_Assignment 1:_
Using the passage on African women and political instability, answer each question briefly:
(a) Who appointed Agathe Umwilingiyiman Prime Minister of Rwanda?
(b) In what year did Princess Elizabeth Bagaya become Minister of Foreign Affairs?
(c) What honor was Johnson-Sirleaf awarded in November 2007?
_Assignment 2:_
Decide whether each statement agrees with the passage on African women and political instability. Answer yes or no, and quote the words from the passage that settle it.
(a) Silvie Kirigi was appointed Prime Minister of Burundi in July 1993.
(b) Madeleine Albright became Secretary of State before Princess Elizabeth Bagaya became Minister of Foreign Affairs.
(c) Liberia had gone through 15 years of conflict before a woman won its presidency.
_Assignment 3:_ Write the next paragraph of the passage on African women and political instability, picking up after its final sentence.

_Excerpt to read:_
»»
Political instability in Africa can lead to considerable abuse of women. When the breakdown results in violence, it can include gang sexual abuse and physical mutilation. The recent political meltdown in Guinea-Conakry accompanied by open-air public rapes is a case in point. Conversely, political instability can have a silver-lining in gender relations. Such instability can create fluidity in the sexual division of labour. As men are killed in the upheaval, some women are forced to take control and forms of matriarchy emerge. Great precedents in upward mobility have been set by African women against backgrounds of political meltdowns.
Political glass ceilings have repeatedly been smashed by women in countries as unstable as Rwanda, Burundi and Idi Amin's Uganda. In March 1993, Africa had its first Head of Government. Agathe Umwilingiyiman was appointed Prime Minister of Rwanda by President Juvenal Habayarimama.
Shortly thereafter, Silvie Kirigi became the second female Head of Government in Africa's post-colonial history, President Malchior Ndadaye in Bujumbura appointed her Prime Minister of Burundi in July 1993. Although these two women broke the glass ceiling of upward political mobility, wider historical events were not kind to them. They did not last. In Burundi, as in Rwanda, anarchy has tended to last longer than matriarchy.
In 1974 ,Princess Elizabeth Bagaya of Idi Amin's unstable Uganda became post-colonial Africa's first female Minister of Foreign Affairs. That was long before Bill Clinton appointed Madeleine Albright as the United States' first woman Secretary of State in January 1997.
The most spectacular penetration of the political glass ceiling was in Liberia after its 15 years of brutal conflict. In 2005 Ellen Johnson-Sir leaf won the Liberian presidency. In November 2007, Johnson-Sirleaf was awarded the United States' highest civilian honour, the Presidential Medal of Freedom.Johnson-Sirleaf must be regarded as the most spectacular case of an African woman breaking the glass ceiling of upward political mobility in a country just recovering from massive conflict. She has many times been described as 'the Iron Lady', echoing the admiring title that Margaret Thatcher had won at the height of her career as the first woman Prime Minister of the United Kingdom.
««
_Provided information:_
»»
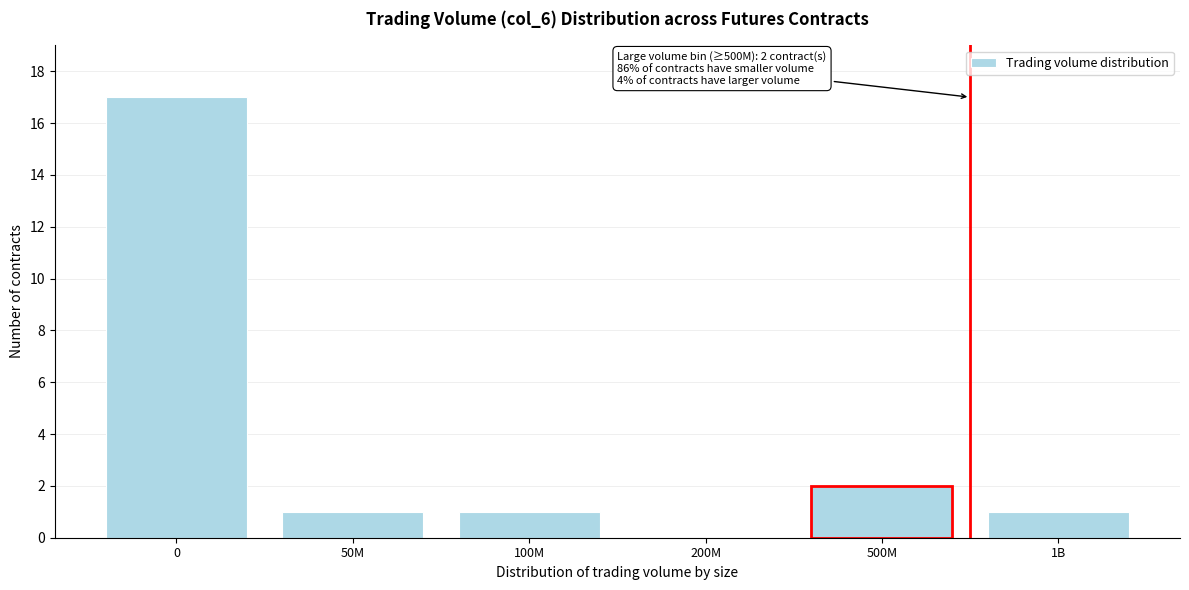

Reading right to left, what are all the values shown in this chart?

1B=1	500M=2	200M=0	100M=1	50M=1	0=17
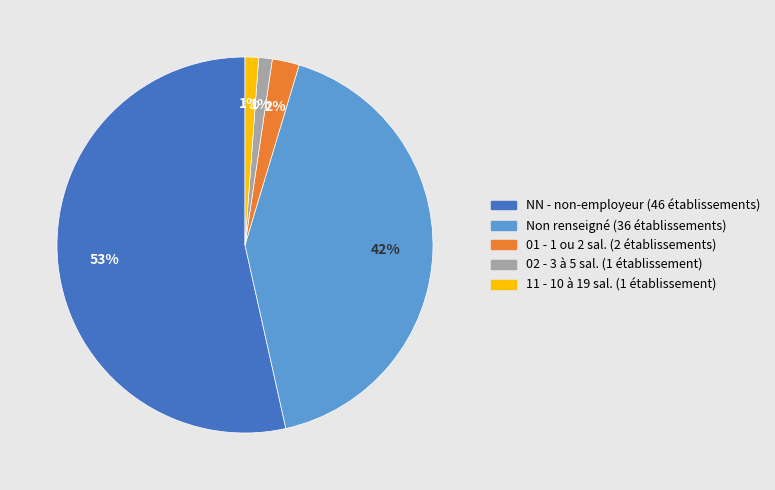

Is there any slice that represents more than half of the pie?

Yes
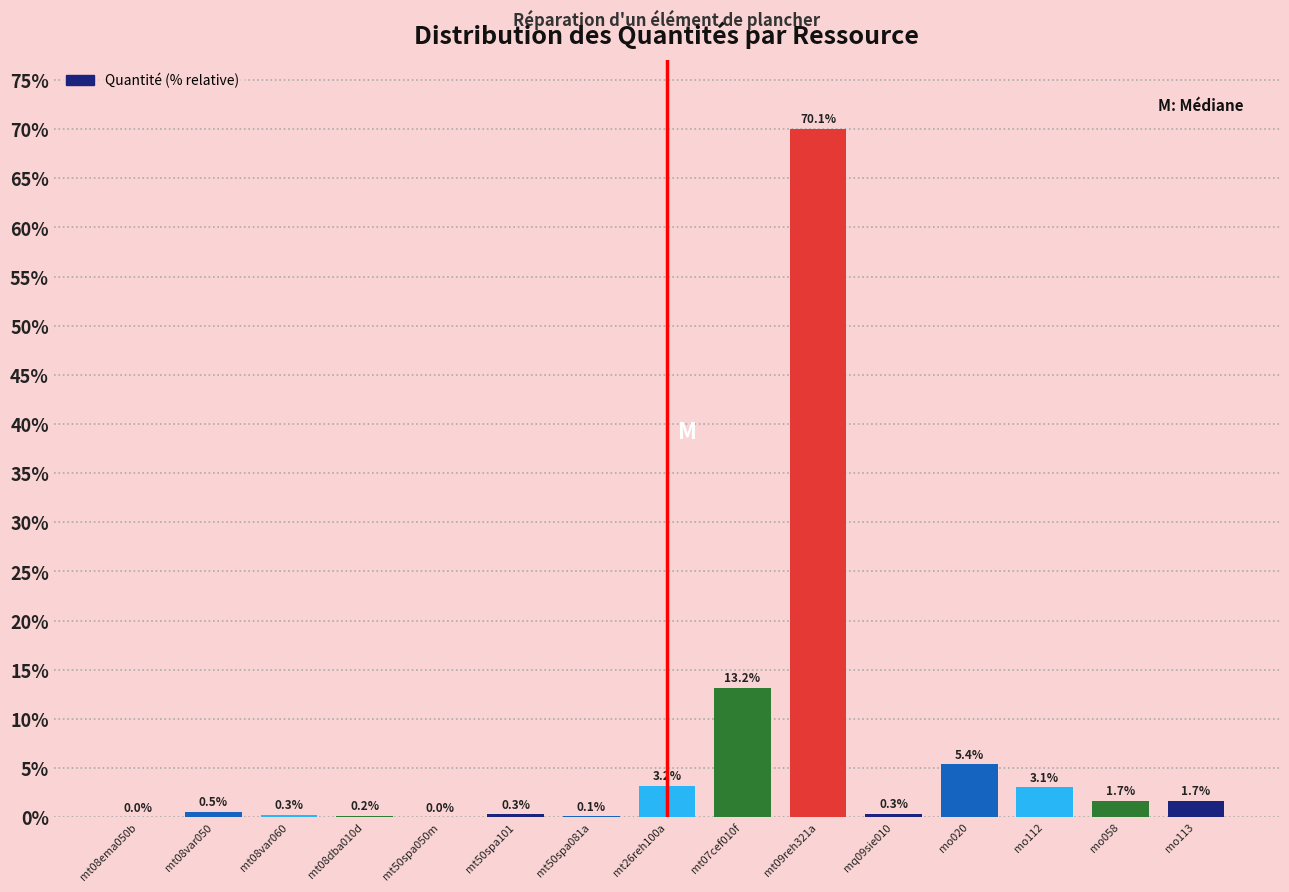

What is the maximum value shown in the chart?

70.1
««
»»
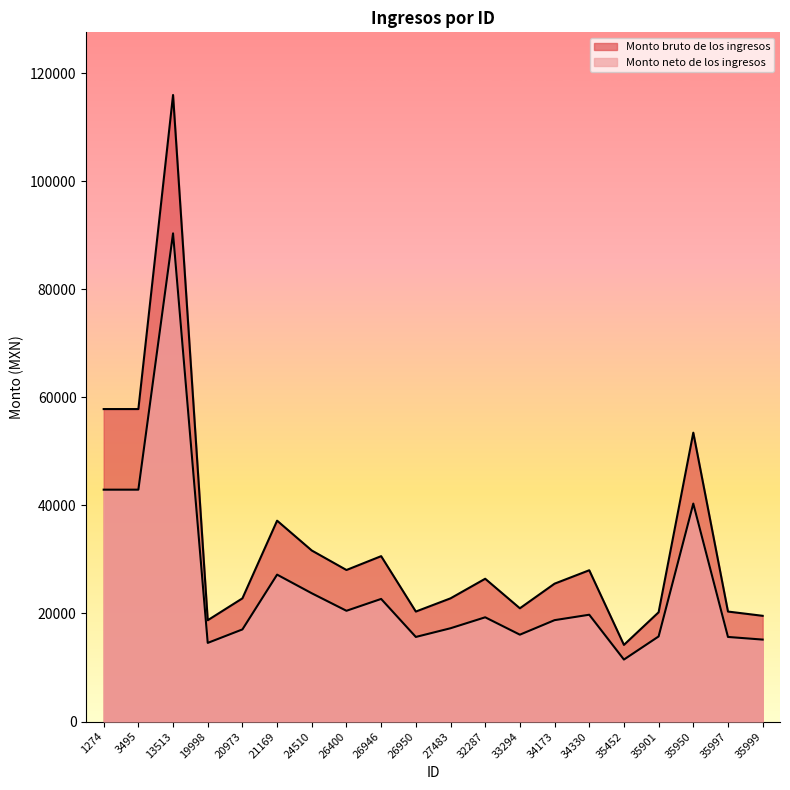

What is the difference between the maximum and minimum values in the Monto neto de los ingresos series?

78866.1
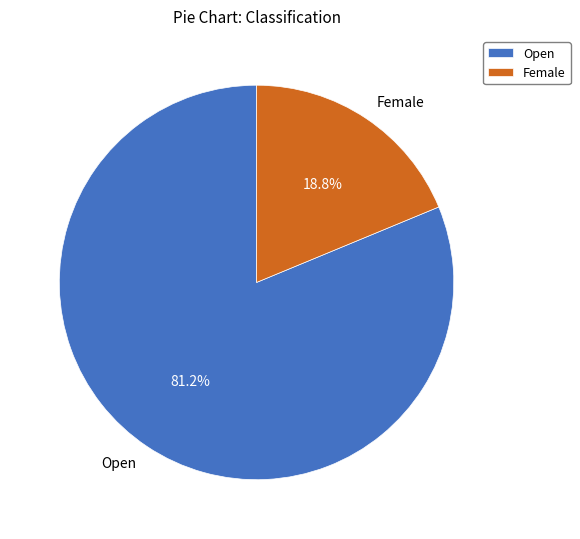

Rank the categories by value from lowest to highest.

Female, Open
««
_Answer section 1:_
(a) President Juvenal Habayarimama
(b) 1974
(c) The Presidential Medal of Freedom, the United States' highest civilian honour

_Answer section 2:_
(a) Yes: "President Malchior Ndadaye in Bujumbura appointed her Prime Minister of Burundi in July 1993."
(b) No: "That was long before Bill Clinton appointed Madeleine Albright as the United States' first woman Secretary of State in January 1997."
(c) Yes: "The most spectacular penetration of the political glass ceiling was in Liberia after its 15 years of brutal conflict."

_Answer section 3:_
There also have been cases of female religious leaders in opposition to the African governments of the day. Such female upward mobility has once again taken the form of matriarchal tendencies in conditions of instability. The most recent example was that of Alice Lakwena in Uganda, who succeeded in rallying macho Acholi warriors to join her rebellion against President Museveni.
To all intents and purposes, Lakwena was a Warrior-Priestess in the tradition of Joan of Arc in French history. Both women thought that supernatural divine forces would help them militarily. But Joan of Arc was disastrously defeated by the English. Lakwena was similarly vanquished by Museveni. Political instability in Northern Uganda in the 1990s under Museveni helped to nourish the matriarchal defensive tendencies, which in turn nurtured the rise of Lakwena.
Further South in Zambia was the case of Alice Lenshina who founded the Lumpa Church. The Lumpa church distrusted the post-colonial African politicians, and regarded them as pretenders to the power and authority to which they were not entitled. Lenshina's followers resorted to violence against the Central Government in the villages. President Kenneth Kaunda responded repressively early after Zambia's independence in the 1960s. Lenshina was also in the tradition of a Warrior-Priestess.
Political meltdowns in post-colonial Africa do hit women hard but those same unstable conditions sometimes produce strong women who become matriarchal defenders of their families and their rights. In sometimes unexpected situations, anarchy has given birth to matriarchy and historic precedents have been set by strong African women on the ladder of political ascent.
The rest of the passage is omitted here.